Russia Goes on Economic Offensive in Ex-Soviet States: Analysis

The recent announcement that Uzbekistan could be joining the Russia-led Eurasian Economic Union (EAEU) is the latest moves that show Moscow is on the economic offensive throughout the former Soviet space, Modern Diplomacy writes.

“Uzbekistan is arguably the most important country in Central Asia as it is the only state bordering all four “stans” (Kazakhstan, Tajikistan, Kyrgyzstan, and Turkmenistan) of the region. From a purely geographic perspective, influence over Uzbekistan would increase Russian clout throughout entire Central Asia,” the publication’s analysis says. “Uzbekistan’s importance is also maximized by the fact that it possesses a pretty competitive industrial sector capable of producing various machinery and other vital products.”

The Chairman of Russia’s Federation Council (upper house of parliament), Valentina Matviyenko, said last week that Uzbekistan had already decided to join the Russia-led Eurasian Economic Union (EEU) and that final preparations are taking place in that regard.

But Tashkent was more cautious in its reaction to the statements from Moscow. The first Deputy Chairman of the country’s Senate Sodiq Safoev said on Friday that when deciding whether to join the Eurasian Economic Union (EAEU) or not, Uzbekistan will have its national interests at heart.

“The main leitmotif of studying the issue of joining any organization, including the EAEU, is Uzbekistan’s national interests. For us, the priority of national interests is an inviolable right,” Safayev said.

Uzbekistan’s membership of the EEU will also be a win for Moscow because of the latter’s quiet competition with the Chinese over the region, specifically in the economic and slightly military realms. As China rolls out its flagship Belt and Road Initiative, Uzbekistan is of primary importance to Beijing, Modern Diplomacy writes.

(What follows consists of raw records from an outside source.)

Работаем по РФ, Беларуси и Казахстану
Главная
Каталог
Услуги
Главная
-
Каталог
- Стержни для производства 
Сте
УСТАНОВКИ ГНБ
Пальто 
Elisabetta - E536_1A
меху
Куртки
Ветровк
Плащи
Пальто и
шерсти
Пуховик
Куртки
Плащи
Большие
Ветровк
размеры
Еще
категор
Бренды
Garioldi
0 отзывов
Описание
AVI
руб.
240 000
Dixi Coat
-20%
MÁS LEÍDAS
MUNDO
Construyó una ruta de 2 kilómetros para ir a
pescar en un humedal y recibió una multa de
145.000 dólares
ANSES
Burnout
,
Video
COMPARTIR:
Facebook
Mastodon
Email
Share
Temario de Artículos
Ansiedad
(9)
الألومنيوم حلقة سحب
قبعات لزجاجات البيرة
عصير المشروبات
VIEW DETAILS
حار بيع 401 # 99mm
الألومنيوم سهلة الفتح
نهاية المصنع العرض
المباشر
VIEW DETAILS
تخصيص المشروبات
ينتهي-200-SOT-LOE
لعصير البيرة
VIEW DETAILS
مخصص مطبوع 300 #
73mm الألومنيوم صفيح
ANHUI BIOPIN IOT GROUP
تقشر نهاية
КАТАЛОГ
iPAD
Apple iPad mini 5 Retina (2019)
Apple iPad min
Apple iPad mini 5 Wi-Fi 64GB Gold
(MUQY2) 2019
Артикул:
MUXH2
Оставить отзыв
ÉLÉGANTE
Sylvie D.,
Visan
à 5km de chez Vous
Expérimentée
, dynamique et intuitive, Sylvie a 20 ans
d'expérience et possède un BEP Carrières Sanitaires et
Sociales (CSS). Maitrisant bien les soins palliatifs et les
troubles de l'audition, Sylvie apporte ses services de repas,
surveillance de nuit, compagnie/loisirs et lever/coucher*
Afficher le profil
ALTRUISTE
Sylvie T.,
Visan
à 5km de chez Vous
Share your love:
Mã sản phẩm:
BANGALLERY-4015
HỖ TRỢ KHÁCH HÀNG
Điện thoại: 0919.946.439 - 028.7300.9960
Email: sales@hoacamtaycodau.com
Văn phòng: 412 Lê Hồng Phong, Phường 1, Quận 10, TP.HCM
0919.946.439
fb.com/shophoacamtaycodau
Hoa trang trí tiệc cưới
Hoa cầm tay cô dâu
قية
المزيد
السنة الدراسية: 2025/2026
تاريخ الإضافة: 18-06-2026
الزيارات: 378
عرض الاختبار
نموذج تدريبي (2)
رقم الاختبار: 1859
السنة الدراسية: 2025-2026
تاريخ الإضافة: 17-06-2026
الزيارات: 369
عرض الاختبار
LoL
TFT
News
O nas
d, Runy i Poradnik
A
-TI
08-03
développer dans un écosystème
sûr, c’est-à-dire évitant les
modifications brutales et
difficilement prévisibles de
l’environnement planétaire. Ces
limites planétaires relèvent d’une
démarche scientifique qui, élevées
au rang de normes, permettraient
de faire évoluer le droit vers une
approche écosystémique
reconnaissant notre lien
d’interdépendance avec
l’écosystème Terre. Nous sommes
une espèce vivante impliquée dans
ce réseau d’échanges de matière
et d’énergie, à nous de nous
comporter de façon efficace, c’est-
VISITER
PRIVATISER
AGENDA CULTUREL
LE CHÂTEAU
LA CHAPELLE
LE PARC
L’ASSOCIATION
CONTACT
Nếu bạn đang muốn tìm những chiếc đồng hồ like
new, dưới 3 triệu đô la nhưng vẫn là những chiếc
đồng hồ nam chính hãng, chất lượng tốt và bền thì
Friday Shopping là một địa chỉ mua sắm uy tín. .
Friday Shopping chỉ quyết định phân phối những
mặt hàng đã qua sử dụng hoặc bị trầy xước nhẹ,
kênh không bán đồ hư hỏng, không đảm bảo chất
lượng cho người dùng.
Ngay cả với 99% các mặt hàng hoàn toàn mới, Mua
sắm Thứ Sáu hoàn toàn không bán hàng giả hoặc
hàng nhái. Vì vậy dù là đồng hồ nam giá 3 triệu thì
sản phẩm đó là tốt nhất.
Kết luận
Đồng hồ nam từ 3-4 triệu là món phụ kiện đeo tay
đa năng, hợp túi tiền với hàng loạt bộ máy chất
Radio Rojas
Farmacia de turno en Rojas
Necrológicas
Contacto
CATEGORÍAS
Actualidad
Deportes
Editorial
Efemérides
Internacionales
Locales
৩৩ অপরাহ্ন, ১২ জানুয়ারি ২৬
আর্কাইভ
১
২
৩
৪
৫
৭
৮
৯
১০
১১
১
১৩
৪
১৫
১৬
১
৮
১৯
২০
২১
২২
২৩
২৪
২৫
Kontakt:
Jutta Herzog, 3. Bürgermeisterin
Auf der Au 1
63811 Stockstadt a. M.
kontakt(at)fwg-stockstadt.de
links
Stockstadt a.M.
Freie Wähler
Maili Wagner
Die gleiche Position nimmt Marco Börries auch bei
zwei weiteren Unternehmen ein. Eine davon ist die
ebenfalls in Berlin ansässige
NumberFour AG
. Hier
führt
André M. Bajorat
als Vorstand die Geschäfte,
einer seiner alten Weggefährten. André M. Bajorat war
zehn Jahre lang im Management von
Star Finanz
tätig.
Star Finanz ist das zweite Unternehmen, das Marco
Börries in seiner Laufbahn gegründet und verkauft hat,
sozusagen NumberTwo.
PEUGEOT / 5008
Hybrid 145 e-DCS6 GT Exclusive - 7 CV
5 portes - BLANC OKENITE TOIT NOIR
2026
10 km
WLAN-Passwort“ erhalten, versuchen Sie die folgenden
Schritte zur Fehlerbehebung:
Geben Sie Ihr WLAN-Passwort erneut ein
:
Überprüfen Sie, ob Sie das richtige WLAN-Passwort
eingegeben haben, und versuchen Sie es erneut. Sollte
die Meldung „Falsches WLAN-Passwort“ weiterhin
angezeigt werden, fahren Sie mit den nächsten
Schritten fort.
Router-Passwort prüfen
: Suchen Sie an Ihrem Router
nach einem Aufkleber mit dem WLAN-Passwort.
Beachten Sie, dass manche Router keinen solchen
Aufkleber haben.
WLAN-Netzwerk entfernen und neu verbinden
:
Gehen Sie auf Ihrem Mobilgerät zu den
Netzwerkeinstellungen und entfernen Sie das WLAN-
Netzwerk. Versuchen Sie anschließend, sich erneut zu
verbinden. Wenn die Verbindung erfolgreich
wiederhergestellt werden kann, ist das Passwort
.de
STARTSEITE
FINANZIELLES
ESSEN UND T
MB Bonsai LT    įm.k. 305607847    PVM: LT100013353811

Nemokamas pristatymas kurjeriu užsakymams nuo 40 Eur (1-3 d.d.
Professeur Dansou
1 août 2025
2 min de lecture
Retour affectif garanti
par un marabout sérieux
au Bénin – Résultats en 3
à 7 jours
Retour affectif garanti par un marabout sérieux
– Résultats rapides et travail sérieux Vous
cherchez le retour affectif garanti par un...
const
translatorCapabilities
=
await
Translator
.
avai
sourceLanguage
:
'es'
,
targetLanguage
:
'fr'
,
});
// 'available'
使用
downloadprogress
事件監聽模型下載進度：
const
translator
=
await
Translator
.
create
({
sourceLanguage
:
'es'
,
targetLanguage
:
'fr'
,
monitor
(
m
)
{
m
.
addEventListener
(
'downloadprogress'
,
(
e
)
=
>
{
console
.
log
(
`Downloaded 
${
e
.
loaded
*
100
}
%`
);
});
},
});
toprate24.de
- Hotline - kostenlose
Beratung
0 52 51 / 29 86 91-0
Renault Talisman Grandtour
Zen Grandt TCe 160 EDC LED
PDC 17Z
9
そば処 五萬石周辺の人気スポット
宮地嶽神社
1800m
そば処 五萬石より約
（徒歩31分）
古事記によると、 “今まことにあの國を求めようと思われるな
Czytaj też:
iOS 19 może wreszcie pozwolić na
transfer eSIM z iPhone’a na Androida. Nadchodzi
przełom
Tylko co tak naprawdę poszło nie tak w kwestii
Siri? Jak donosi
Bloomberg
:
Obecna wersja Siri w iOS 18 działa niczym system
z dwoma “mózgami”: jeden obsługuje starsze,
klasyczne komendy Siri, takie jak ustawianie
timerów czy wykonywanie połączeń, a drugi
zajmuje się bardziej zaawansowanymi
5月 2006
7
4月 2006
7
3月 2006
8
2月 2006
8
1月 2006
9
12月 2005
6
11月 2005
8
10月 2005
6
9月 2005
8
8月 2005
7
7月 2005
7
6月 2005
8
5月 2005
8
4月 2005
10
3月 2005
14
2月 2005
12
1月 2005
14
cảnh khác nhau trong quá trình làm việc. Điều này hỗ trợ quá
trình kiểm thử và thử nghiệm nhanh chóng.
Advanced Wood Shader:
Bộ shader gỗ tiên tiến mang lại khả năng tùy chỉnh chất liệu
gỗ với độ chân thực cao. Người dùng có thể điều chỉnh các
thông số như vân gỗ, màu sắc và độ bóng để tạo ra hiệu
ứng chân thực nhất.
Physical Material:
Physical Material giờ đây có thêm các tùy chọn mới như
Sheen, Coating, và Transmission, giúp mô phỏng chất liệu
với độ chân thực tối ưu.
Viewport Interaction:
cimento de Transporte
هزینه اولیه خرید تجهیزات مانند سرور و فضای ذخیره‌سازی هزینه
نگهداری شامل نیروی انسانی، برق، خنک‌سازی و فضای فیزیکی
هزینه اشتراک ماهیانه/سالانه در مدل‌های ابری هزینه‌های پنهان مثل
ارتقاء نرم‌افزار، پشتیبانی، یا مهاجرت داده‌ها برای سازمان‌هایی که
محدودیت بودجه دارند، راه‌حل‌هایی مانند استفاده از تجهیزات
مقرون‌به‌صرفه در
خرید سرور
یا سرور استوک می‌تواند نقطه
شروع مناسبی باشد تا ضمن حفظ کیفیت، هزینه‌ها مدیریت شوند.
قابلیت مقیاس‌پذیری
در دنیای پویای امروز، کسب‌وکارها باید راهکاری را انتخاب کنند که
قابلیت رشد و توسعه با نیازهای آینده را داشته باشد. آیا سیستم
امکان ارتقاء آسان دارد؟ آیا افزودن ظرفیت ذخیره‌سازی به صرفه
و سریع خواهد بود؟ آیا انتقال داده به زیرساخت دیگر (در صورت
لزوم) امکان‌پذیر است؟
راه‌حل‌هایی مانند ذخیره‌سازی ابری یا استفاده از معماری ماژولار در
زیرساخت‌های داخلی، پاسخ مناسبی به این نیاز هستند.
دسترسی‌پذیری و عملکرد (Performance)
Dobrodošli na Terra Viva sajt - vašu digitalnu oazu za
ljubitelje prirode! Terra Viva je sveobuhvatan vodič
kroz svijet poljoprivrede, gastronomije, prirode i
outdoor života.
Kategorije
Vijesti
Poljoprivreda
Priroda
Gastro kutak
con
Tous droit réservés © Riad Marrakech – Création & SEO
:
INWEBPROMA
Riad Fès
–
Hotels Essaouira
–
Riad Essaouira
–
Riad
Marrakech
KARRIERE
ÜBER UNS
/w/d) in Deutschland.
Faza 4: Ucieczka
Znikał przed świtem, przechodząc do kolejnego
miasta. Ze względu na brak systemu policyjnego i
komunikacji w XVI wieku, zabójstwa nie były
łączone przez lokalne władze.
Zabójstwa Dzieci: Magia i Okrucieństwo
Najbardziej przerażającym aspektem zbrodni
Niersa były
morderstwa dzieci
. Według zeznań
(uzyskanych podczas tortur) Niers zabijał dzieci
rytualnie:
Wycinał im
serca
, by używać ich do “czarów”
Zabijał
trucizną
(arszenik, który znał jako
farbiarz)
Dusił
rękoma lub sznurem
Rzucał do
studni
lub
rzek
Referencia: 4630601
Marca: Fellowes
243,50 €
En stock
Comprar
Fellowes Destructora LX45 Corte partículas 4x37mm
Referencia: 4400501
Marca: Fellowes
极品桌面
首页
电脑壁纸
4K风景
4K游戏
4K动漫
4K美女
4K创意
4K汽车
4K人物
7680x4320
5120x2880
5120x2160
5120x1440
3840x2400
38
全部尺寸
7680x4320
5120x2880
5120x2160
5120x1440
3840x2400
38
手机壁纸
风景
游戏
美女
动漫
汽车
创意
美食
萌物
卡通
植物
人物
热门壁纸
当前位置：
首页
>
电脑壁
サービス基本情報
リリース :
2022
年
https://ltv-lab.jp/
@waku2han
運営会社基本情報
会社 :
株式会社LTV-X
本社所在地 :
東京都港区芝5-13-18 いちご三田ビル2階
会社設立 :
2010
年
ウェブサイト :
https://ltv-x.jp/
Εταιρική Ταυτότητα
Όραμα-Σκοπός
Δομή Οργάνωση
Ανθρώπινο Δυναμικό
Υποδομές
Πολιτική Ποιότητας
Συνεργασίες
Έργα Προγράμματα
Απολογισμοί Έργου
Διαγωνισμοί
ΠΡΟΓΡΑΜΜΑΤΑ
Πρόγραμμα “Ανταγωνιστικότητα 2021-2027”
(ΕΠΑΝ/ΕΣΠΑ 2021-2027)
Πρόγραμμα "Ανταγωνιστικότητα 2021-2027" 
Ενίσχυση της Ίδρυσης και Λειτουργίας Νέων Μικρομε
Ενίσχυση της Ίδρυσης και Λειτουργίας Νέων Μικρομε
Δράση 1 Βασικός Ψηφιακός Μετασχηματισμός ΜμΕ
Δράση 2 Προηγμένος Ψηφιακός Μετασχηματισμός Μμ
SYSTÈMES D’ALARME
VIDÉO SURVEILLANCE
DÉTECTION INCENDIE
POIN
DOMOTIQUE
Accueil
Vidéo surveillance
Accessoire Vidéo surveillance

On the other crucial front of Russia’s borderlands, Moscow is seemingly close to reaching a higher level of integration with Belarus (a country already an EEU member) by 2022. Though Minsk has officially refuted Russian plans on economic integration, it is clear that pressure from Moscow is indeed mounting and it is becoming increasingly difficult for Belarus to withstand various Russian moves.

“Both events, which, at least according to the open-source material, are likely to take place in the near future, will strengthen Russia’s position in Eurasia. It will also increase the EEU’s position and make the bloc economically more attractive for non-member former Soviet states such as Azerbaijan and potentially for Middle East powers (Iran and Turkey),” the analysis says.